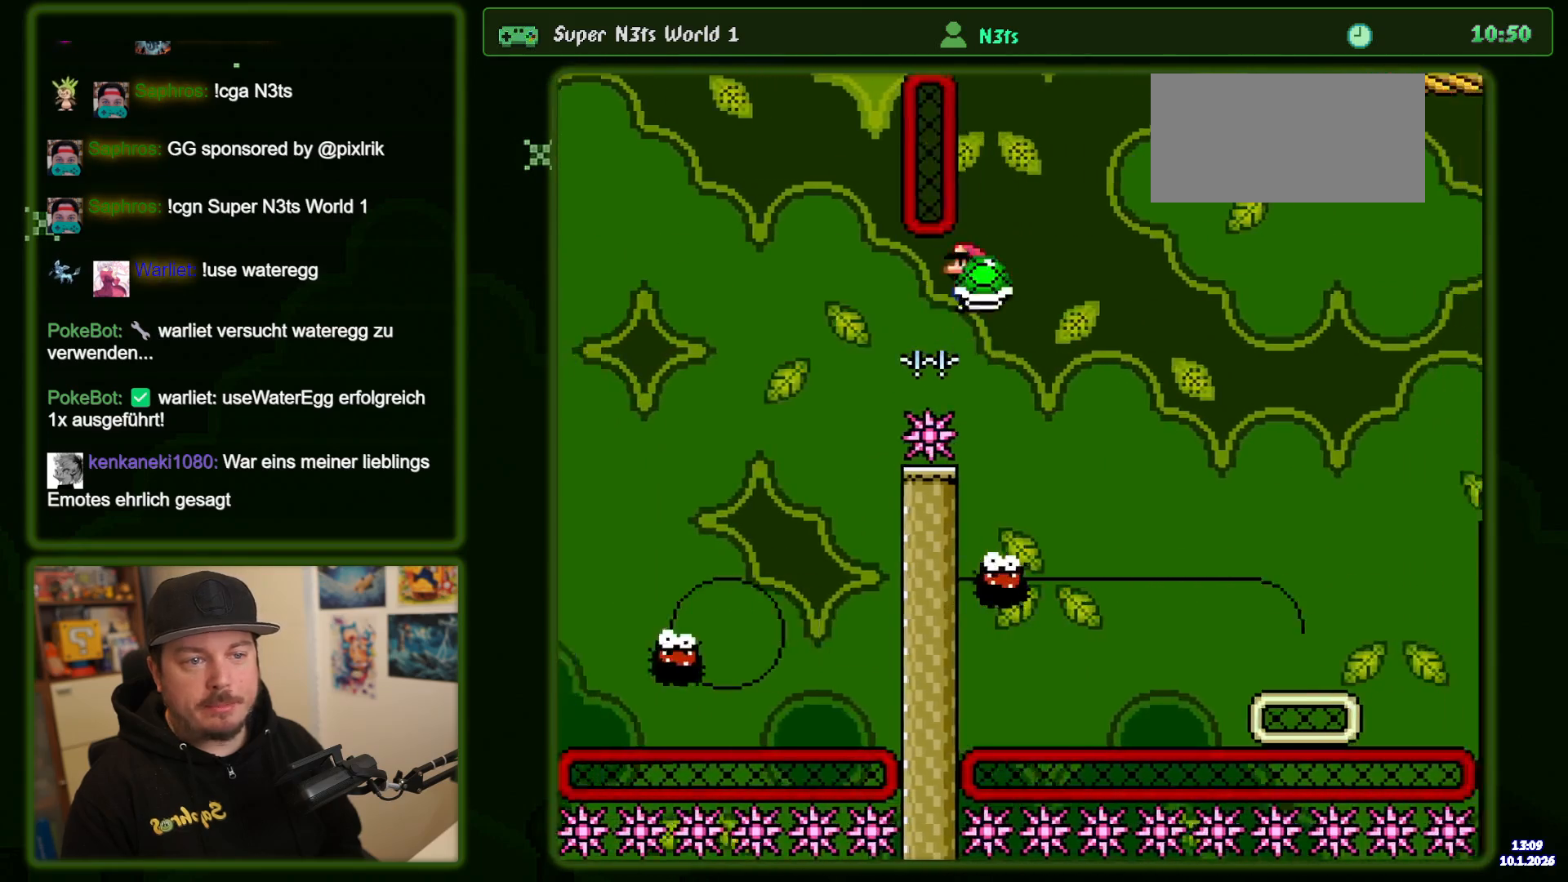
{"dt_ms": 500, "buttons": ["A", "DPAD_RIGHT"], "events": [[100, "A", "up"], [184, "A", "down"], [234, "DPAD_RIGHT", "up"], [267, "DPAD_LEFT", "down"], [334, "DPAD_LEFT", "up"], [367, "DPAD_RIGHT", "down"]]}
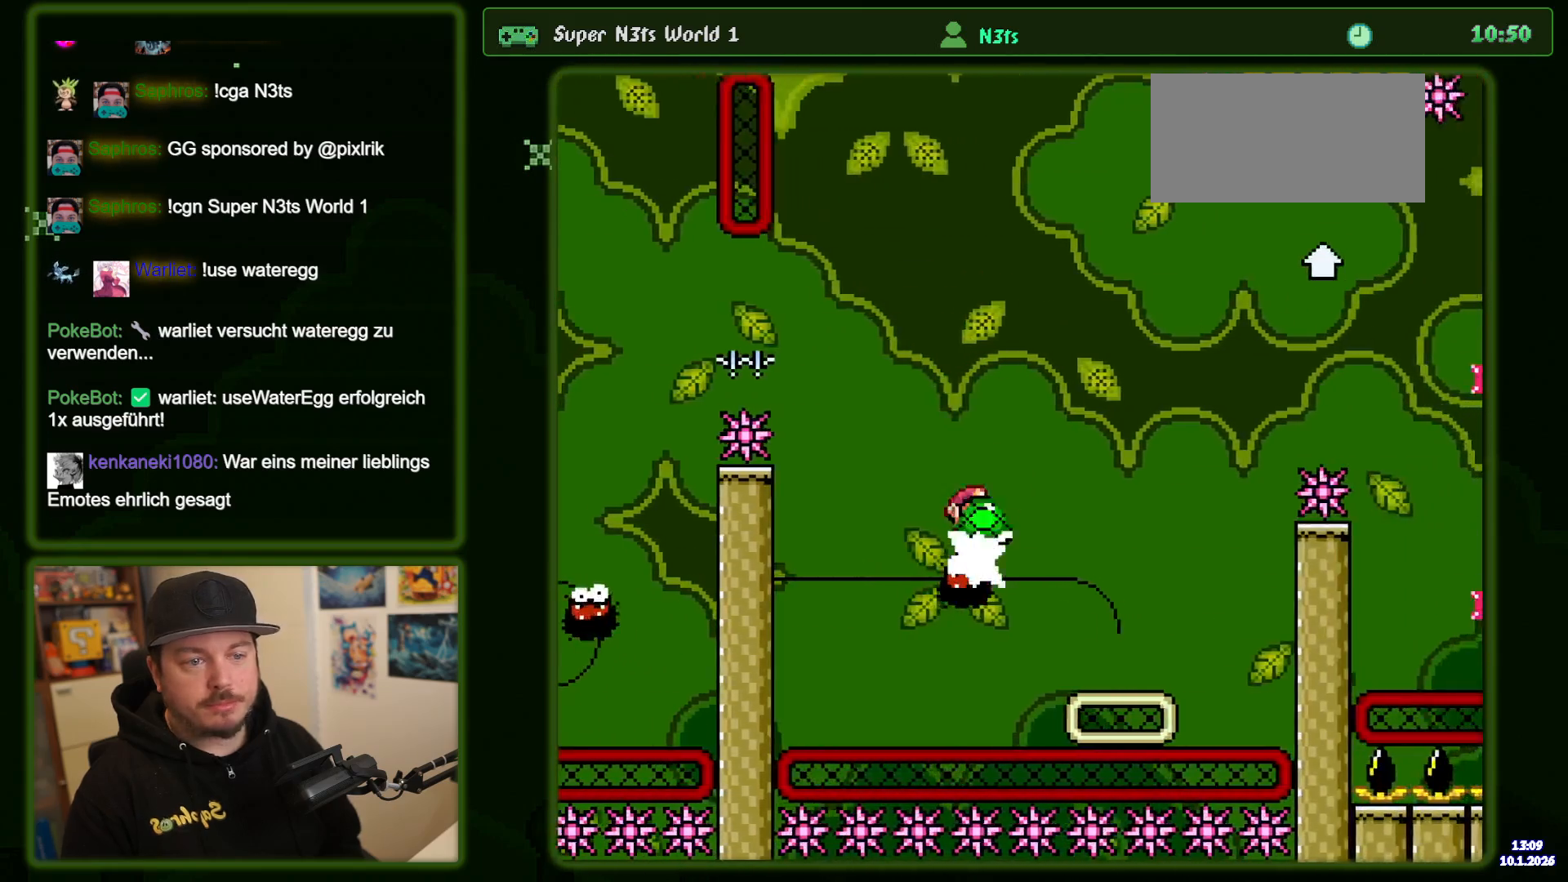
{"dt_ms": 500, "buttons": ["A", "DPAD_RIGHT"], "events": []}
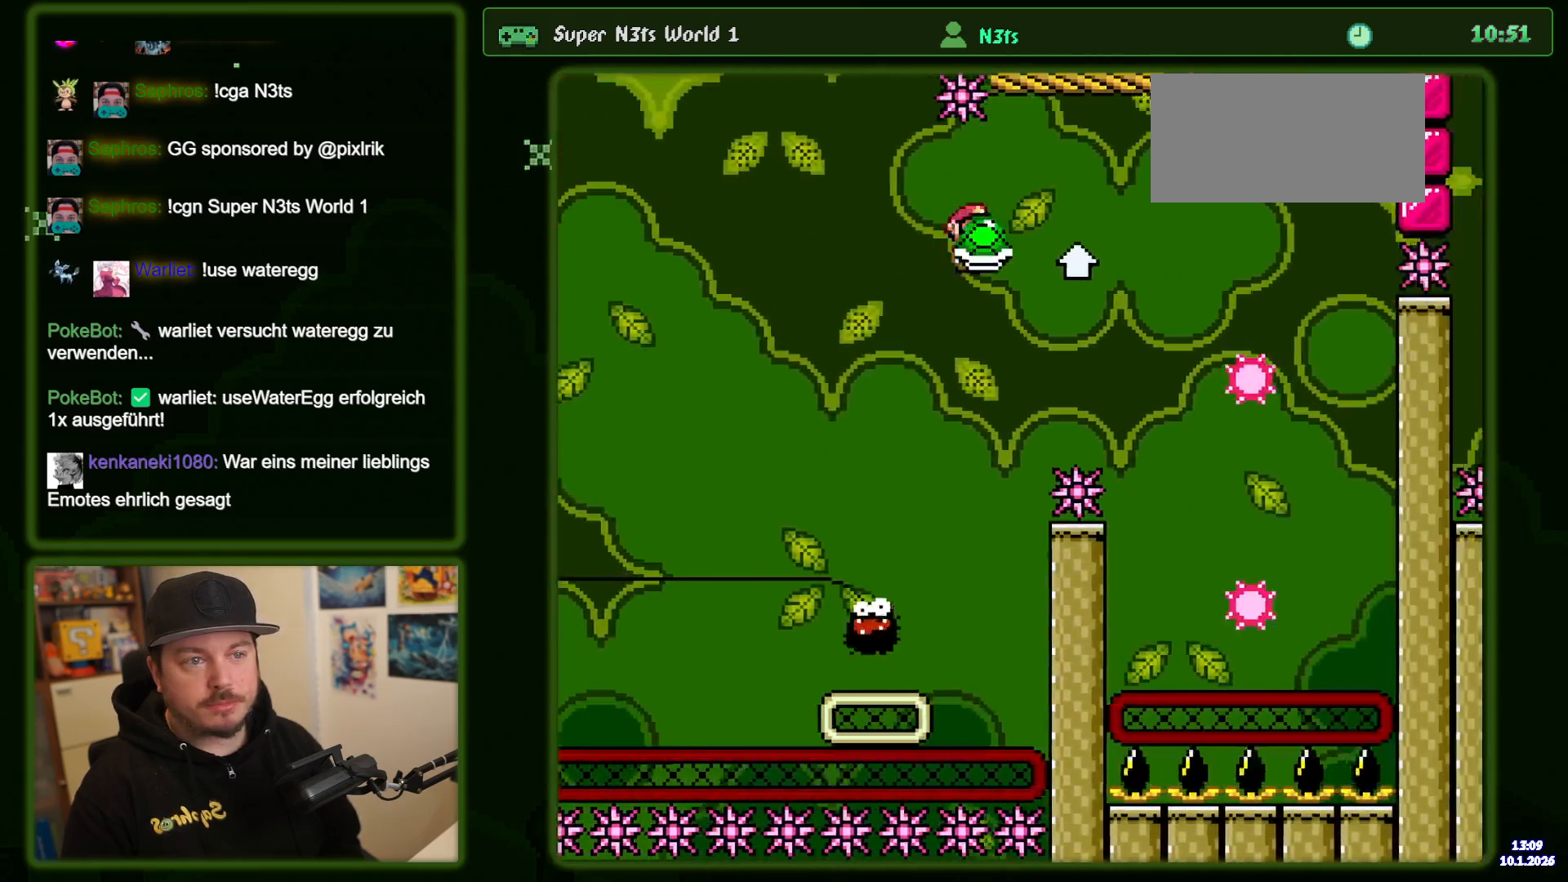
{"dt_ms": 500, "buttons": ["A", "DPAD_RIGHT"], "events": []}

################

(Activity)
Leave out the pictures, and write out all the remaining data above exactly.

(Problem solution)
{"dt_ms": 500, "buttons": ["A", "DPAD_RIGHT"], "events": [[100, "A", "up"], [184, "A", "down"], [234, "DPAD_RIGHT", "up"], [267, "DPAD_LEFT", "down"], [334, "DPAD_LEFT", "up"], [367, "DPAD_RIGHT", "down"]]}
{"dt_ms": 500, "buttons": ["A", "DPAD_RIGHT"], "events": []}
{"dt_ms": 500, "buttons": ["A", "DPAD_RIGHT"], "events": []}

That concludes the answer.